There’s nothing like the exhilaration of getting things right. It rarely happens twice in a row. I learned the hard way.
I lived in Connecticut many years ago. I dreamed for years of navigating my small sailboat, Merrilee II, from Westbrook across Long Island Sound and around the north fork of Long Island into Peconic Bay. For a hairy-chested sailor it’s pretty much of a cakewalk, but as I am a chicken-of-the-sea I can get very apprehensive about large open bodies of water, especially in a twenty-one foot sailboat. One day I mustered up courage and made a decision to go for it.
The significant challenge is the run through Plum Gut located off Orient Point where tide changes can propel currents upwards to ten knots. If tide and wind are contrary, the chop gets mean. If you’re not there at exactly the right time, the current can drive you into the rocks around Gardiner’s Island or wash you miles off course. I’d been on the Orient Point Ferry some years prior and seen the skipper of a large Cat Boat doing all he could to keep his boat under control. I tried to keep that image from my mind.
I studied the charts and tide tables scrupulously (no electronics then) as though they were divine injunctions written for my instruction. I carefully estimated time, currents and distances again and again. I calculated the course I’d have to follow in a variety of scenarios, with wind or without it, blowing strong or light, motoring, all in the service of being at Orient Point precisely at the ebb.
Just shy of Orient Point a ferry overtook us. People on the deck waved.
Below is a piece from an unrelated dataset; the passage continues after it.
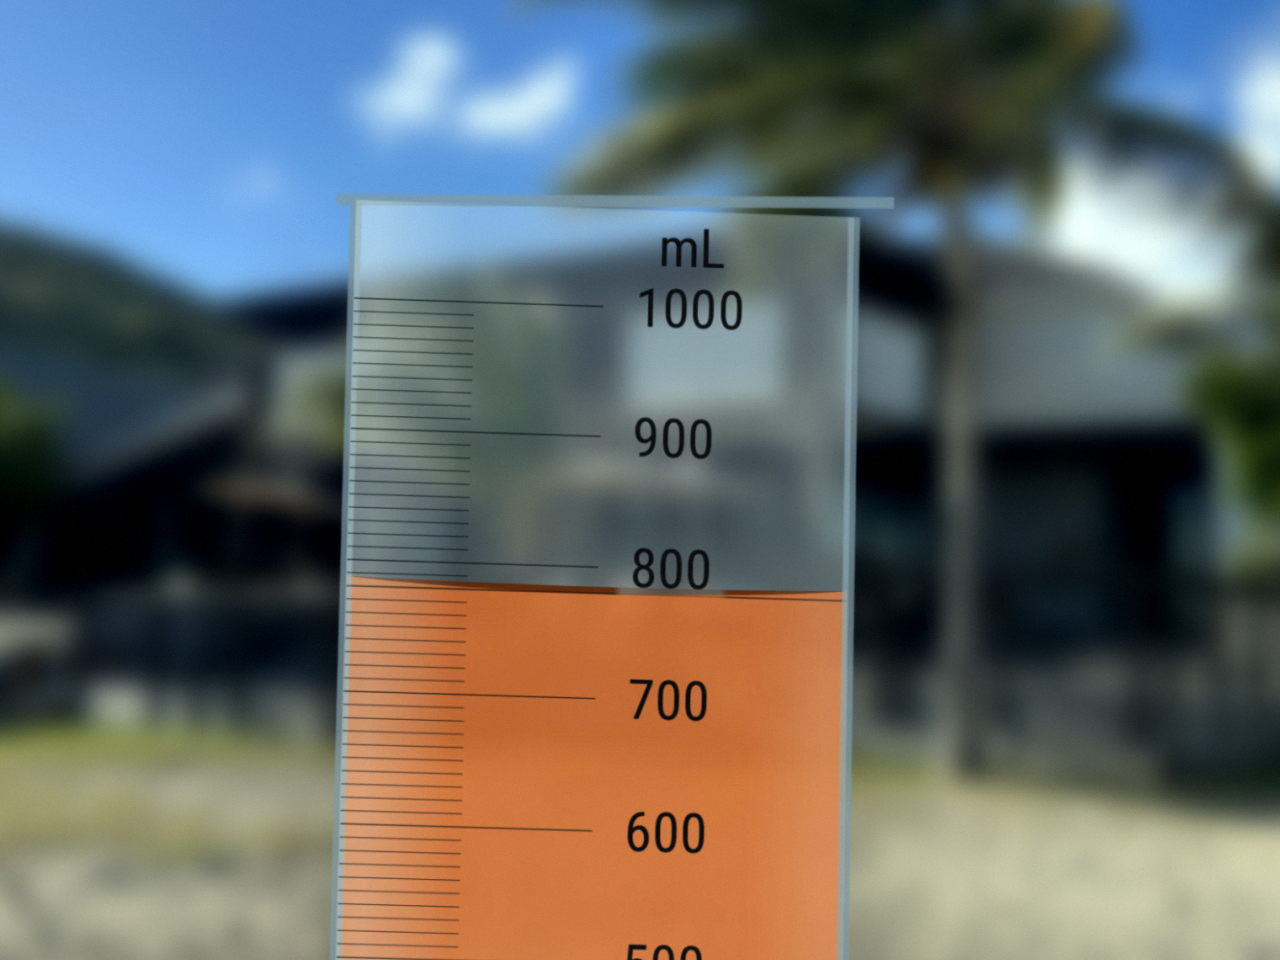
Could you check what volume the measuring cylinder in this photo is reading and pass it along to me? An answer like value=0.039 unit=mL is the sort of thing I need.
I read value=780 unit=mL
I thought at first they might be warning me about something, but on second thought I was sure it was a signal of good will extended to our tiny vessel. If I got it right, the current would usher me into Gardiner’s Bay the way leaves flow on a moving stream. Indeed, that is precisely what happened. I reached Plum Gut right at the ebb and traveled the flood into Gardiner’s Bay as smoothly as you please. When I arrived at Southold in Peconic Bay, I was giddy with success. I got it right. But not for long.
Basking in the warm glow of my successful passage, and still jubilant from my successful voyage, I now had to attend the less glamorous task of trailering the boat back to Connecticut. I treated the preparations casually. I brought the boat to the ramp, secured her on the trailer and began pulling the boat up the ramp. She rose effortlessly. I began driving into the parking lot and suddenly there was a jolt, along with crackling sound followed by a loud hiss. I stopped immediately and got out of the car in time to watch a display of sparks shooting in every direction like a fireworks display. The aluminum mast had struck an overhead power line. By the grace of God no one had his hands on the shrouds. There were no injuries. I backed off, unstepped the mast and began driving–no, slinking, really – away from a curious crowd that had assembled to watch my colossal misadventure. Some viewed it with compassion, others with amusement. I later learned that Southold remained without power for two hours. I didn’t get that one right, for sure.
“To err is human.” The venerable quote rolls off the tongue like liquid. As a generality it’s heartily acknowledged and frequently quoted. However, when it’s you that just laid the egg, the maxim rings hollow. Getting it right and messing up are cyclical phenomena, like weather that one-minute brings sunshine and in the next minute, storms. I’ve learned never to depend on getting it right twice in a row. I’ve found some peace of mind in accepting that reality.
I treasure those moments when in a literal and metaphorical sense, the boat, the tide, the currents, the wind and the course taken all converge to create a perfect confluence of events. It’s a small variation of an old idea called the fullness of time.
About getting it right all the time: what if I could get it right all the time – I’m sure I wouldn’t have any friends since nobody likes a know-it-all who is always right. People like that are, if not irksome, intimidating.
And so it goes.
Wilson Wyatt says
“…and so it goes”…George. Perhaps that’s why you have so many friends.
The ability to see one’s imperfections and then write about them fluently, with both humility and humor, is the act of sharing a wonderful gift. It relates to all of us other humans, attracting friends along the journey.